Start of Block
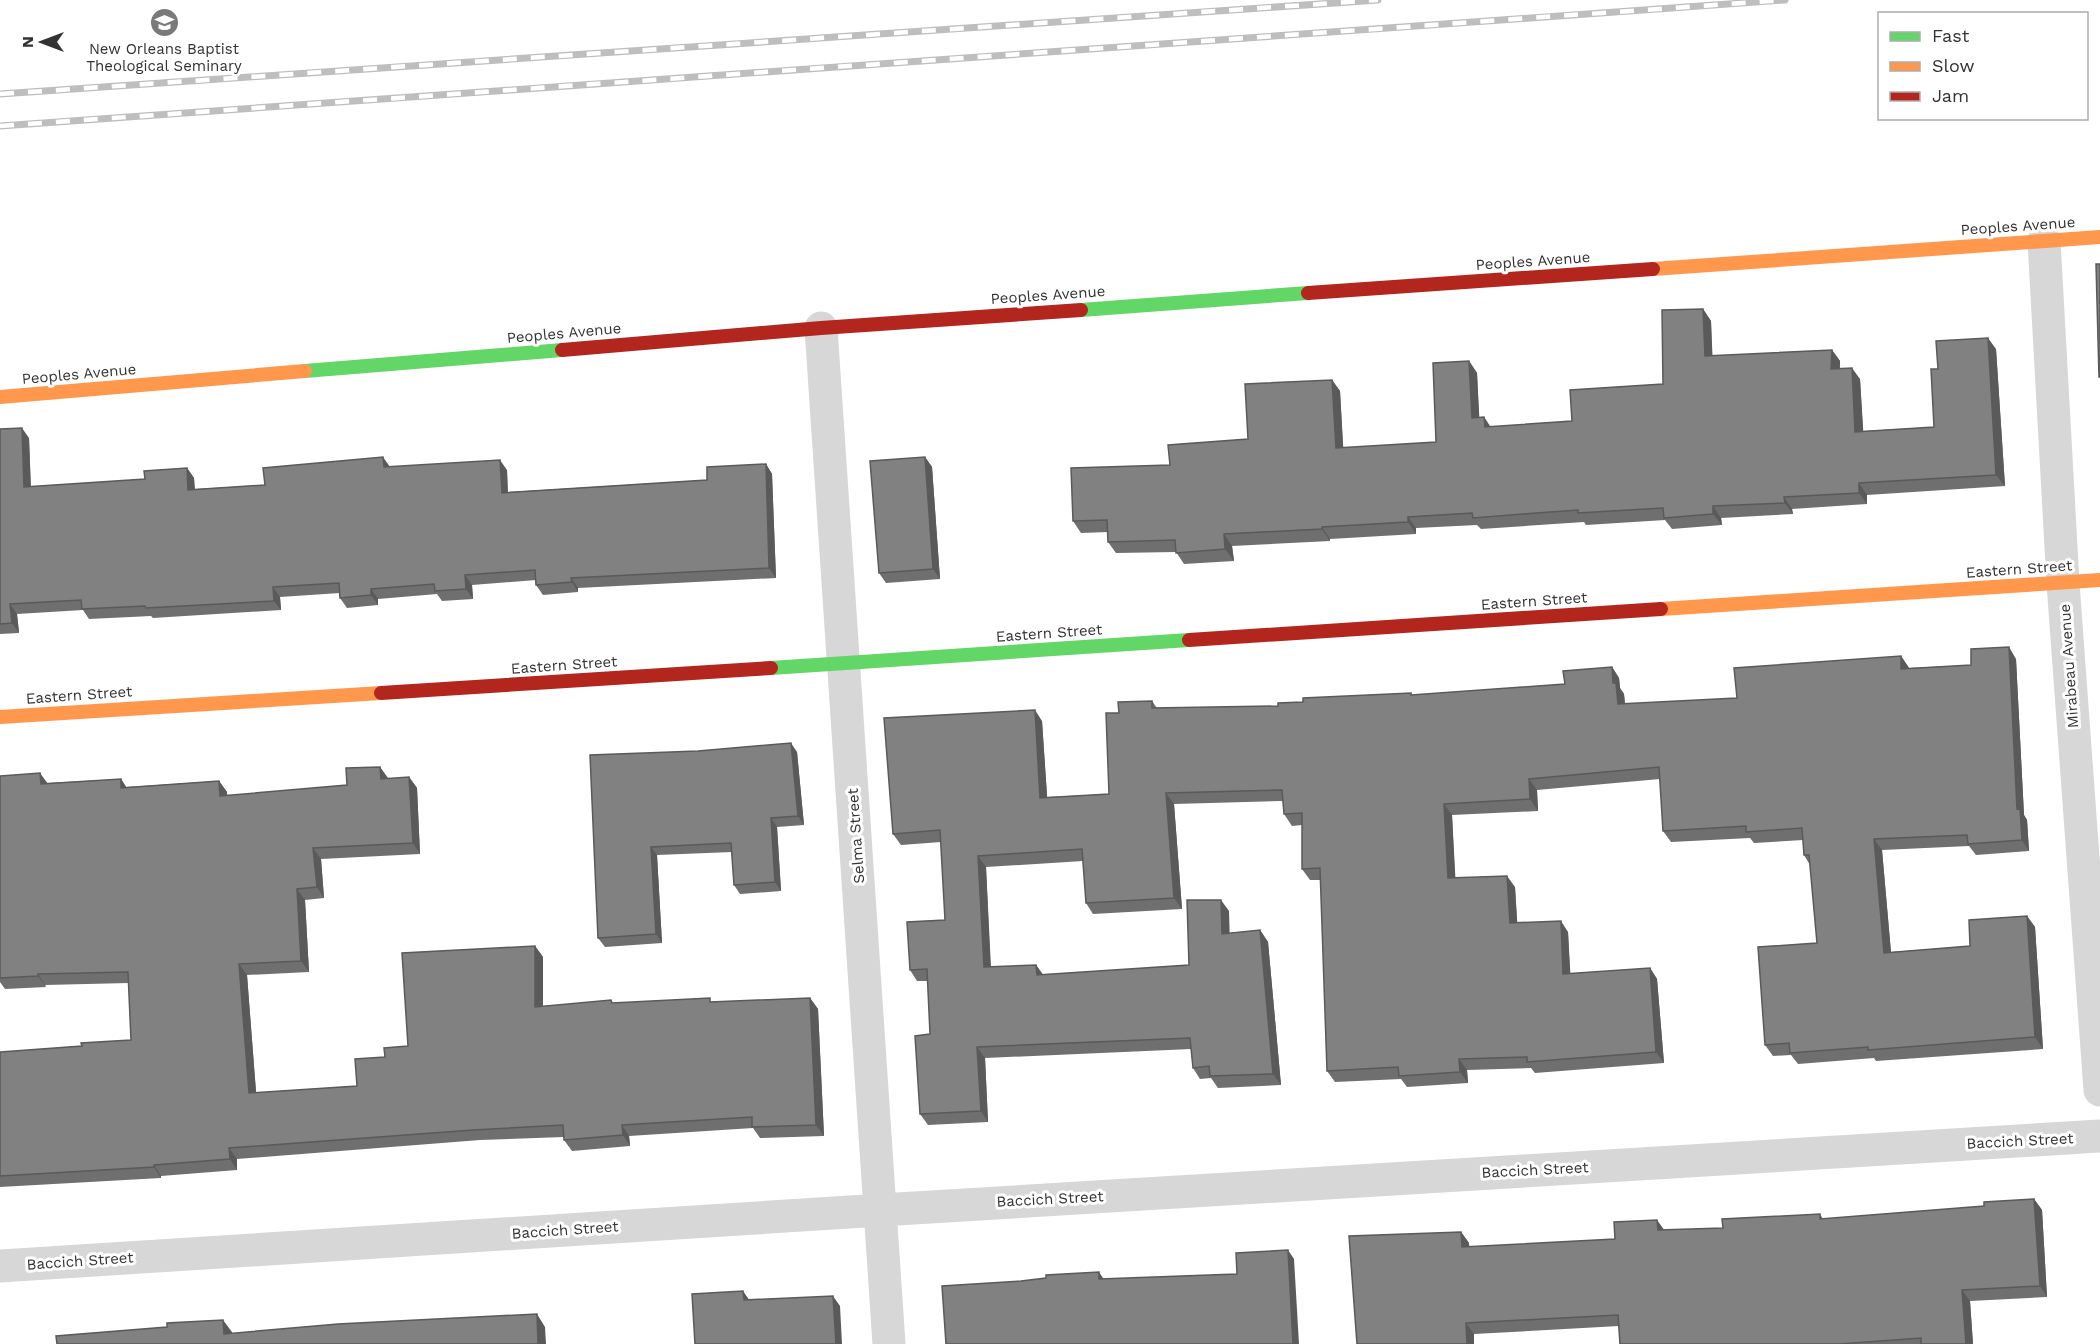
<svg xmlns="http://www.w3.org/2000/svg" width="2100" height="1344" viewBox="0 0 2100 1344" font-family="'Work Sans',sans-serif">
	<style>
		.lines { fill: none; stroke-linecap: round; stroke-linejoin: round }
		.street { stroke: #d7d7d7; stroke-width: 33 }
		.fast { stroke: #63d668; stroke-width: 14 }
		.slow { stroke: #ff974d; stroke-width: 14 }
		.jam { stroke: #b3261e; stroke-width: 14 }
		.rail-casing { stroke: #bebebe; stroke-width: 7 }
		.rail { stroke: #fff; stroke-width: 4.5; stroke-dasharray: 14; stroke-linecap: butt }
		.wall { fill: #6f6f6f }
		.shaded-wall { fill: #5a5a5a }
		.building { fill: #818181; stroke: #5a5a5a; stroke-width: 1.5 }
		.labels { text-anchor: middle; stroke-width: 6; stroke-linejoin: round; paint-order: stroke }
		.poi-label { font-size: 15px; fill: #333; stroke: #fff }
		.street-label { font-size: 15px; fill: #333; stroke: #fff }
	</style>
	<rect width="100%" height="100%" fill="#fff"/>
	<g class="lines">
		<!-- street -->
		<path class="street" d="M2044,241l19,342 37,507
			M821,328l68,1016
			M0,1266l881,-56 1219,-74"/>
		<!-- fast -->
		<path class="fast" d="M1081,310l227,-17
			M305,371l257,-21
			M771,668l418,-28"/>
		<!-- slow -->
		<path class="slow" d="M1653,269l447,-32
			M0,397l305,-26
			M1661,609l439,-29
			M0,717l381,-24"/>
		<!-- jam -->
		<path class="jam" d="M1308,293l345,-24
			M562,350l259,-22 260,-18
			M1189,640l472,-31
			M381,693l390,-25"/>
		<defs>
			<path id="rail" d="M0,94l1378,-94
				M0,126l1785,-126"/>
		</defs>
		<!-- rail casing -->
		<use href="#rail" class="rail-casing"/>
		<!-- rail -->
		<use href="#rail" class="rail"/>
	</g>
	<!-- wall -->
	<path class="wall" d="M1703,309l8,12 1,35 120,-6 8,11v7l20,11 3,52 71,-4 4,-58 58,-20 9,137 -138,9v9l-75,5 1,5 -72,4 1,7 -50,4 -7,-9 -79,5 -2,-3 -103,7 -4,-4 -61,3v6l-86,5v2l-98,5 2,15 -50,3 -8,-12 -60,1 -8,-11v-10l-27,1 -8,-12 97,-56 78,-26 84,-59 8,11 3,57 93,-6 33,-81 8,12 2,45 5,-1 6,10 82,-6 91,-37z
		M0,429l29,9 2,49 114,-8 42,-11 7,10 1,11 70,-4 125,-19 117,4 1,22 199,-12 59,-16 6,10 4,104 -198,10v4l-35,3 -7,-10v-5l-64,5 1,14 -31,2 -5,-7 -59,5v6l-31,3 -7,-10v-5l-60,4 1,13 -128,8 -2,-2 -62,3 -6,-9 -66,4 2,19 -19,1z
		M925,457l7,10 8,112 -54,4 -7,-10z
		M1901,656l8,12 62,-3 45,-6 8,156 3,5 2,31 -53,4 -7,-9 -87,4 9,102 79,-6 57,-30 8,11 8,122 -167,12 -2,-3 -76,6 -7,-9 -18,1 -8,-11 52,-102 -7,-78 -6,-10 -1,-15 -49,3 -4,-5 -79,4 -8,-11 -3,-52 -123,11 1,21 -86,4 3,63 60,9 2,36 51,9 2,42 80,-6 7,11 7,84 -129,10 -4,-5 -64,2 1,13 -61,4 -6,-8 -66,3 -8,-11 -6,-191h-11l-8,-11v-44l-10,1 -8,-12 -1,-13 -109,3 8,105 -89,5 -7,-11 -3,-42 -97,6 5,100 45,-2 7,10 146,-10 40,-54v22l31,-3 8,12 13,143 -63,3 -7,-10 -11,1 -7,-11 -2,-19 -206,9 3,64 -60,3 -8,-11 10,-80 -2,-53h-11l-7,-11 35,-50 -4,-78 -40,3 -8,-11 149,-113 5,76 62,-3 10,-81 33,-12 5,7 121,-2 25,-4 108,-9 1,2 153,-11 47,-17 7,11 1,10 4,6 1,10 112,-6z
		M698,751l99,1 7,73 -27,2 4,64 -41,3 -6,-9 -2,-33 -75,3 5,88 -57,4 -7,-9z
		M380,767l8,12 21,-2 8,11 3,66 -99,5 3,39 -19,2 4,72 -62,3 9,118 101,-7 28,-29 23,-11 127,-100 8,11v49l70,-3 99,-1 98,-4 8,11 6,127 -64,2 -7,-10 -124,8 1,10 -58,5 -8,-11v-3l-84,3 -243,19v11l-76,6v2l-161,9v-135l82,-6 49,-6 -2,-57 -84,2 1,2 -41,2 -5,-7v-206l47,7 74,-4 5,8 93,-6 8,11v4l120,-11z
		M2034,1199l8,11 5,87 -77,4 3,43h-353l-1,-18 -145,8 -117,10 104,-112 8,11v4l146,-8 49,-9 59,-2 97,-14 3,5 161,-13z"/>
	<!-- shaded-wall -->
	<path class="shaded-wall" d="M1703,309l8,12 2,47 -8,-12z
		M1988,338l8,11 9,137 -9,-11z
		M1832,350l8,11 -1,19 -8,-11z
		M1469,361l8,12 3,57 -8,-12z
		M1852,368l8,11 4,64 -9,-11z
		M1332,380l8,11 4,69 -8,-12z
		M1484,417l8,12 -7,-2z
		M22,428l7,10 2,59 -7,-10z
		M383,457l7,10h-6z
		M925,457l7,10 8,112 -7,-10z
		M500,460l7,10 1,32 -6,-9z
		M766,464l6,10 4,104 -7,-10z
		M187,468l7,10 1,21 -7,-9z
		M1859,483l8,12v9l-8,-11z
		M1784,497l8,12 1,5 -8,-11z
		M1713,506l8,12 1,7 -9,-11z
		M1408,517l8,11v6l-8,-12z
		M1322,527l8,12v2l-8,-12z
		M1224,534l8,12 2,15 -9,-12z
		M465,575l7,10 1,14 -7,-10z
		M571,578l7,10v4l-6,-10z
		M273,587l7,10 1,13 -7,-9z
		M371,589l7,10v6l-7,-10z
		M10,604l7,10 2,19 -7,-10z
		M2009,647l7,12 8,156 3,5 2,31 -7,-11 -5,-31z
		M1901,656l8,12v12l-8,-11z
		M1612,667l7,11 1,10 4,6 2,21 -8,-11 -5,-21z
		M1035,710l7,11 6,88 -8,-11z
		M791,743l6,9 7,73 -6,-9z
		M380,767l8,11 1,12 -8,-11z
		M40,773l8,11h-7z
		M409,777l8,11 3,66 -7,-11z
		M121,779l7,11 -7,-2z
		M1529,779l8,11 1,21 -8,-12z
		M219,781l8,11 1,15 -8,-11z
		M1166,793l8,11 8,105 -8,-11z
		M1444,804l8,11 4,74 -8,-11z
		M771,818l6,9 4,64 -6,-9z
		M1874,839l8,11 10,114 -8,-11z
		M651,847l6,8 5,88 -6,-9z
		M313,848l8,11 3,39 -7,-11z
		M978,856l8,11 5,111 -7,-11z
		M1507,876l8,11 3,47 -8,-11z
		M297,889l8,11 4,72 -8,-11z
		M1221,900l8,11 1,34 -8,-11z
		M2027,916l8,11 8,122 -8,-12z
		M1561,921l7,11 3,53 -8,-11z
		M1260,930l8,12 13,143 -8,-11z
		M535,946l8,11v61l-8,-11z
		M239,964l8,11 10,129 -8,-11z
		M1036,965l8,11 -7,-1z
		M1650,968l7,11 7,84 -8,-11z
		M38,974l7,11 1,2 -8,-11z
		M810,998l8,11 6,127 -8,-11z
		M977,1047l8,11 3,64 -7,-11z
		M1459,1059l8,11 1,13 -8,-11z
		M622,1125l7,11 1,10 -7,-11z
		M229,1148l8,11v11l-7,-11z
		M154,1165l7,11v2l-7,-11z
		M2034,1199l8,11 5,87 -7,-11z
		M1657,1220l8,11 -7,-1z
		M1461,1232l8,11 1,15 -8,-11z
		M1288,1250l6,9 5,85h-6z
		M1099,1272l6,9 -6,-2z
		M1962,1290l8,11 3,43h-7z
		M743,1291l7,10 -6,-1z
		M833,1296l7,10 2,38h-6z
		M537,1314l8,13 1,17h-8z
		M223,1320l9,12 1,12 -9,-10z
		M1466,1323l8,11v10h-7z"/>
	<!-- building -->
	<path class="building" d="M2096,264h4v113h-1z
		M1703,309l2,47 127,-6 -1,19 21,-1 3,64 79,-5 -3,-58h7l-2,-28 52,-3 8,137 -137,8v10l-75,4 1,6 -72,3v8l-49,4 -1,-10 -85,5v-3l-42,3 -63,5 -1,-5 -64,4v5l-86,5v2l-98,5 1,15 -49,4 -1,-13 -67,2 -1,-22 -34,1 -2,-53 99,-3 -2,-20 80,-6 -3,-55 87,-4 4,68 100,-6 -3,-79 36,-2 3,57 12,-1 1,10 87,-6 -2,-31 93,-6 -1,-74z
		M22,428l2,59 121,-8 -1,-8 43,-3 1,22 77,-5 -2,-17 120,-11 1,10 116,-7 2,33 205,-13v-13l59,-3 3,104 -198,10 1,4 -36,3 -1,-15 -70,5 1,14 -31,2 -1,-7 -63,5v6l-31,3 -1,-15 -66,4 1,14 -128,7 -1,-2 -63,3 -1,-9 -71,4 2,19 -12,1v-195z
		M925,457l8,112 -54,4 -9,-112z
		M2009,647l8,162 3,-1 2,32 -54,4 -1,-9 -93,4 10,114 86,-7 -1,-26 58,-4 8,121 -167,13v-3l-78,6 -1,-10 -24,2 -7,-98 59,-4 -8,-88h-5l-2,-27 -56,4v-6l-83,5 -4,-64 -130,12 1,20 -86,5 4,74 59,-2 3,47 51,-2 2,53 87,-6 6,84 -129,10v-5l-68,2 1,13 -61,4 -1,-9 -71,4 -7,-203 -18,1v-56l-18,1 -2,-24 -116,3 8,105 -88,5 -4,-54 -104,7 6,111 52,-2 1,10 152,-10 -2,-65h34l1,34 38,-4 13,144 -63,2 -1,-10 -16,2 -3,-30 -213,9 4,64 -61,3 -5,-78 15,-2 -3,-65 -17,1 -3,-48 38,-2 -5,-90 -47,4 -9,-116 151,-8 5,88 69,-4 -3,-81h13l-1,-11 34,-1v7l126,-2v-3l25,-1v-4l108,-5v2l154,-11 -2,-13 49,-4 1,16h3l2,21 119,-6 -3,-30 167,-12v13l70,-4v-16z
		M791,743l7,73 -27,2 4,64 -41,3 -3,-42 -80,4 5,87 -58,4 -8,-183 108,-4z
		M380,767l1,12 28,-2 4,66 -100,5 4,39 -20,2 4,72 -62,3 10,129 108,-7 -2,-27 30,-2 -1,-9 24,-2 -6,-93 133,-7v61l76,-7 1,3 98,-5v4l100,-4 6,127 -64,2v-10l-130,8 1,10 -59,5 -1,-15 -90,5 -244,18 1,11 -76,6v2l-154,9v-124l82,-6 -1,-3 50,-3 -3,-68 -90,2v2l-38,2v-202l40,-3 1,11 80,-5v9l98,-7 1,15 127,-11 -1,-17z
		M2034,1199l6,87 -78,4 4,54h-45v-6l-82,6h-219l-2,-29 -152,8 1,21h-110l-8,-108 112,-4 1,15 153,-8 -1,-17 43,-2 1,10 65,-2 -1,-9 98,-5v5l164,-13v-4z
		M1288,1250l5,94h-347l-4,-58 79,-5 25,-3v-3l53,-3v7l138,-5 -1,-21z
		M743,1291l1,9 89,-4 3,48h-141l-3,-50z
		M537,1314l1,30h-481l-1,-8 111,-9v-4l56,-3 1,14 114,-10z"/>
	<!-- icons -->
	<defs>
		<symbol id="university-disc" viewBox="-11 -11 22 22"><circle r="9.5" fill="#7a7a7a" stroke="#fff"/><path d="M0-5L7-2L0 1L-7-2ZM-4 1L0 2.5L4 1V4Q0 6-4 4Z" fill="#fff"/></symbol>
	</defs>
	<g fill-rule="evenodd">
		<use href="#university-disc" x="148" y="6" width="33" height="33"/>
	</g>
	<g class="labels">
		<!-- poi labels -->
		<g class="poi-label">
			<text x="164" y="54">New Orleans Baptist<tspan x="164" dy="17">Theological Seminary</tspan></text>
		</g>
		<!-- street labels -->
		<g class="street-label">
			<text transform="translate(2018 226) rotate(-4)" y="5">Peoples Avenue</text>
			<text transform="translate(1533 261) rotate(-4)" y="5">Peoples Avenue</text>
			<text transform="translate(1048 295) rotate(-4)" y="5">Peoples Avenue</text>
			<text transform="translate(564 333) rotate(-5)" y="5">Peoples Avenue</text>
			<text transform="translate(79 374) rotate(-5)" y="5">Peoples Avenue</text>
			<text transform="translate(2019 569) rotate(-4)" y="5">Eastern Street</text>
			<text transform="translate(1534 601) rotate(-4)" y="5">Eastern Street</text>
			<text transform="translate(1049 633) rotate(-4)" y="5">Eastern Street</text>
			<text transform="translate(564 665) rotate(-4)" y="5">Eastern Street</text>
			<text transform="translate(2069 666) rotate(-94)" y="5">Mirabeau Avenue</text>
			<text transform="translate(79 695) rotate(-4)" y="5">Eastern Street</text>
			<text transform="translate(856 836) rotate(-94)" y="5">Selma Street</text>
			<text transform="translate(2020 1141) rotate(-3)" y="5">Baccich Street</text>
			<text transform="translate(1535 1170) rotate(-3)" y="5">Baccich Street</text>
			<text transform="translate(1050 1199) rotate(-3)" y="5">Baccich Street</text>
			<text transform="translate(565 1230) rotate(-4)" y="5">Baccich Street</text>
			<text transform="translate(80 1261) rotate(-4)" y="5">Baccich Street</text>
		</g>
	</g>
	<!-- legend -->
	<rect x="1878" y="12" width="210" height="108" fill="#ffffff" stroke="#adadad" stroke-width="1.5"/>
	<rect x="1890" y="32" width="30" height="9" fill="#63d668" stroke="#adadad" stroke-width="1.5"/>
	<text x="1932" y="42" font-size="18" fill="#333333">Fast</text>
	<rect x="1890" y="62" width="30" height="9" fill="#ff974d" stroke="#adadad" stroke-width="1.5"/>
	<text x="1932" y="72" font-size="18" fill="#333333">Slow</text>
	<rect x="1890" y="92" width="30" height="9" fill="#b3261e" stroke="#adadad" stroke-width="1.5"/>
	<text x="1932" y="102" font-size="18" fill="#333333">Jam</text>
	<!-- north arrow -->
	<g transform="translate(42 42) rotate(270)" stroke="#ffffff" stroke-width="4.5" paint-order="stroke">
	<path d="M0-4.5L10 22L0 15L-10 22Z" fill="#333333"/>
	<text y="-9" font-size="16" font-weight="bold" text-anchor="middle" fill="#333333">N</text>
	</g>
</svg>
End of Block
■ Work to complete ■
Using the material above, gather every line that includes "lines".

■ Result below ■
		.lines { fill: none; stroke-linecap: round; stroke-linejoin: round }
	<g class="lines">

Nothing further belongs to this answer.